Man, that TV thing drives me and my roommate nuts. We can both hear it. For years, there was a house a block away from hers that had some kind of anti-critter device that made the same noise, we had to plug our ears whenever we walked past.
I can hear TV’s, too. And computer monitors. And when I was a kid, there was this one particular store I hated going into. There was always this sound a lot like a TV only higher and louder, and I hated it. I would refuse to go in, although sometimes I had to. No one else could hear it, my family thought I was nuts. Eventually the store changed management, and after that the sound was gone, and I never heard it again.
Then in college a voice teacher asked me if I heard alarm systems. I had no idea what she meant, and she told me some alarm systems use sounds that supposedly people can’t hear, only some people really can hear them. When she described it, I knew that must have been what I heard in that store.
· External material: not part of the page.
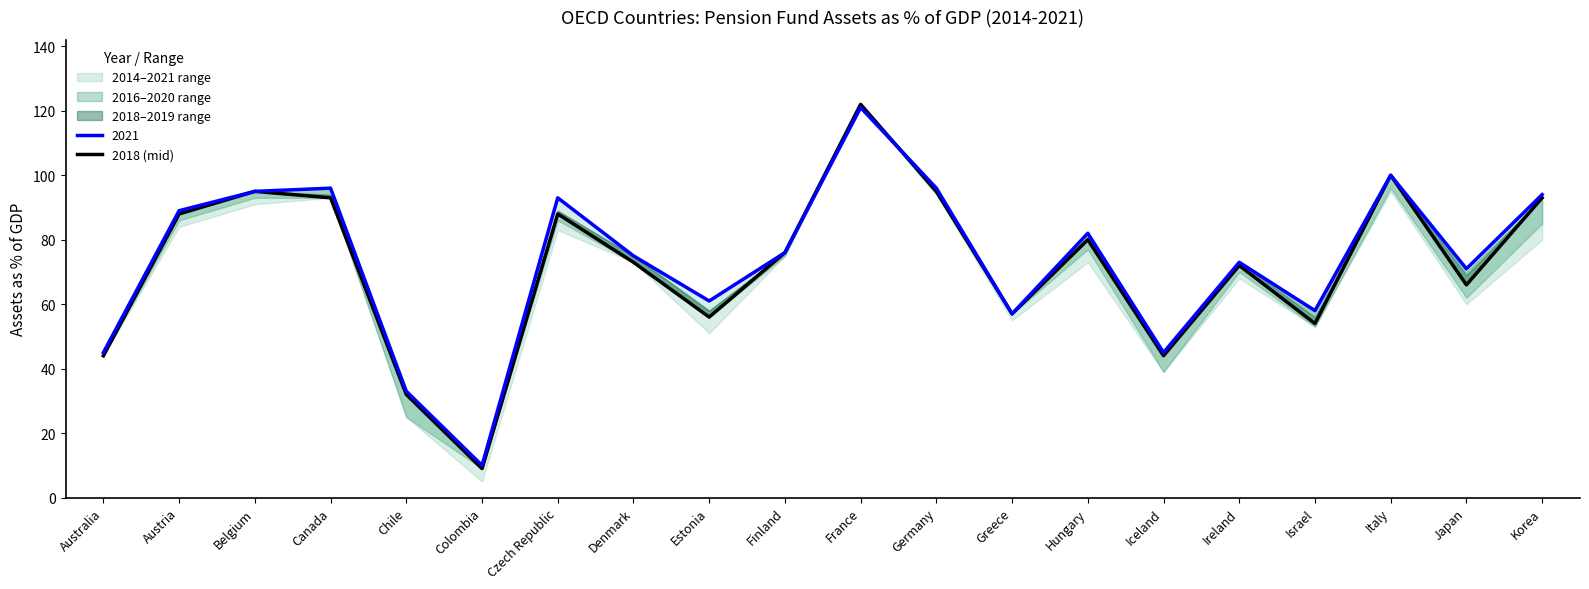

True or false: the data shows 44 at Iceland.

True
I take the left/right balance thing further so, for example, if I touch something with my left hand, I repeat it with my right hand; then I touch it again with my right hand and then again with my left hand. If I just do left-right and leave it at that, I have the sensation of touching whatever it is in my right hand more so than in my left. I think my way kind of compensates because touching something twice in a row intensifies the feeling, and then going back to the original hand catches that hand up, so to speak.
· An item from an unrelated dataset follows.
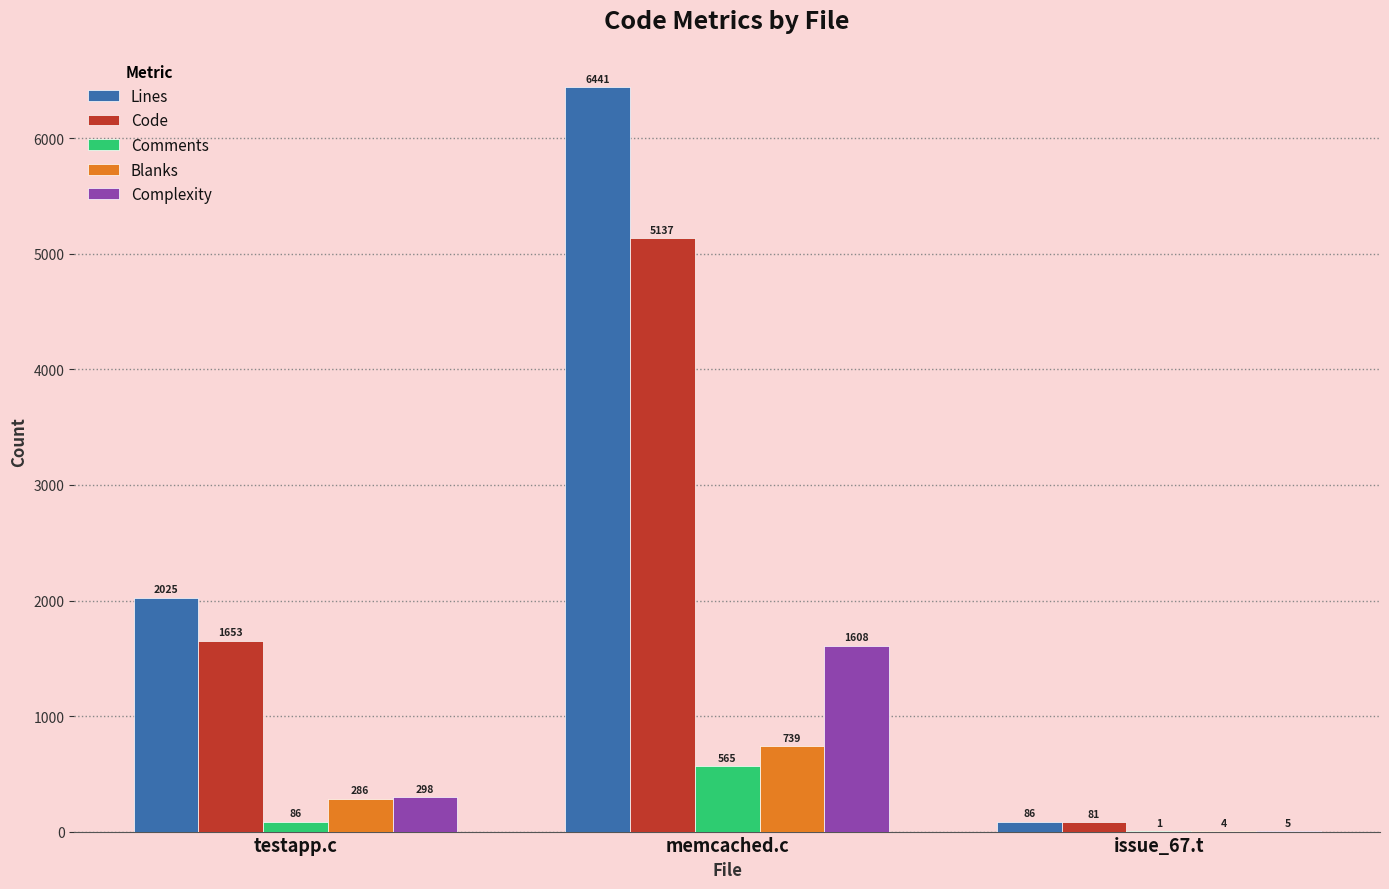

At which label is Code closest to 2609?

testapp.c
Did anyone understand that?
Even if I accidentally hurt myself, I have to go through the process, which sucks when I hit myself with a hammer or something, but for some inexplicable reason it drives me nuts NOT to do it.
Fortunately, two-hand typing is okay in that it doesn’t affect me the way other types of touching do.
If you’re talking about that high-pitched tone TVs make even when the volume is down, I can hear that. Also once I went in an Eckerd’s Drugs and thought I was going to be driven insane by some sound. At the time (I was a kid) I thought it was the flourescent lights. Never heard it that bad ever again, though.
Sometimes my monitor goes wonky and starts whining at an almost superaudible level. If I change resolutions and back it stops.
I always thought people with normal hearing could hear these things.
Originally posted by RedDevil
“I also enjoy singing “Fame” in a odd voice. It’s hard to describe, it’s not exactly nasal, but more from the back of my throat but sounding nasal. I sort of close my throat and the back of my tongue stays on the palate. I can’t get past “I’m gonna live forever” without dissolving into giggles.”
A friend and I used to sing what we imagined “Bob Dylan and Tom Petty: A Very Special Christmas” would sound like.
…chestnuts rooaasting onan owpen faaahhr, eee…
I still do it sometimes, but it’s not the same without D.